Accueil

Réflexion sur un lynchage

celui de l'évêque de Ciudad del Este, Mgr Rogiele Livieres. Et la perplexité réaffirmée de Marco Tosatti (28/9/2014, mise à jour)

Voir à ce sujet:
¤ Le Pape, les abus sur mineurs, et Danneels
¤ L'Eglise "miséricordieuse" de François

     

La façon dont la destitution de l'évêque de Ciudad Del Este a été gérée par le saint-Siège et présentée par les médias ne grandit ni le premier ni les seconds (sur son blog, Yves Daoudal n'hésite pas à parler d'«effarante désinformation»). Et ce sont une fois de plus les blogs qui ont fait le travail!
Et Marco Tosatti , dont il faut à nouveau souligner l'honnêteté et l'indépendance a été une fois de plus (dans son blog personnel San Pietro e dintorni) à la pointe de la réinformation.

La façon calamiteuse dont l'affaire a été traitée ne serait jamais passée du temps de Benoît XVI: on aurait au minimum parlé de cafouillage médiatique, de bourde de communication (il est vrai qu'aujourd'hui, une cellule ad hoc est aux manettes, on voit avec quelle efficacité!).
Avec une situation inversée (Benoît XVI ayant soutenu l'évêque contre l'épiscopat vent debout contre LUI), souvenons nous de l'affaire Wielgus (cf. beatriceweb.eu/), cet évêque polonais nommé à la tête du diocèse de Varsovie, obligé de démissionner un mois plus tard en janvier 2007, sous l'accusation d'avoir collaboré avec le régime communiste!

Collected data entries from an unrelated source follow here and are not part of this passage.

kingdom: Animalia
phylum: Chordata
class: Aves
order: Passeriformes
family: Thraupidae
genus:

Une situation qui s'est répétée en 2009 avec Mgr Wagner, l'éphémère évêque auxiliaire de Linz, jugé trop conservateur par ses confrères autrichiens (voir l'article du Père Scalese: benoit-et-moi.fr/2009-I)
Par ailleurs, les prétextes invoqués pour justifier l'éviction de l'évêque Rogielo Livieres, en exploitant une imprudence, ou une erreur réelle qu'il a commise, évoquent beaucoup l'affaire de l'évêque de Limbourg, Mgr Franz-Peter Tebartz-van Elst (cf. benoit-et-moi.fr/2013-III/actualites/leveque-bling-bling-de-limbourg), lui aussi jugé trop conservateur, lui aussi évincé à la suite d'une cabale de ses ennemis intra-ecclésiaux soutenus par les médias, lui aussi désigné à la vindicte populaire sous le qualificatif d'«évêque bling-bling», en opposition avec le slogan du pape pauvre d'une Eglise pauvre pour les pauvres (ici remplacé par le pape justicier de la «tolérance zéro» contre la pédophilie), et lui aussi finalement démis.
Pour illustrer mon propos, j'ai fait une capture d'écran de la notice wikipedia de Mgr Rogelio Livieres. Si elle reste en l'état (à moins que des contributeurs ne se dévouvent pour la rectifier!) voilà ce qui restera pour l'histoire de l'honneur de l'évêque paraguayen démis, au moins pour le public francophone, à moins qu'il n'ait l'idée de se rendre à la source, càd sur le site du diocèse de Ciudad Del Este où les informations sont disponibles en plusieurs langues, dont le français (à suivre...).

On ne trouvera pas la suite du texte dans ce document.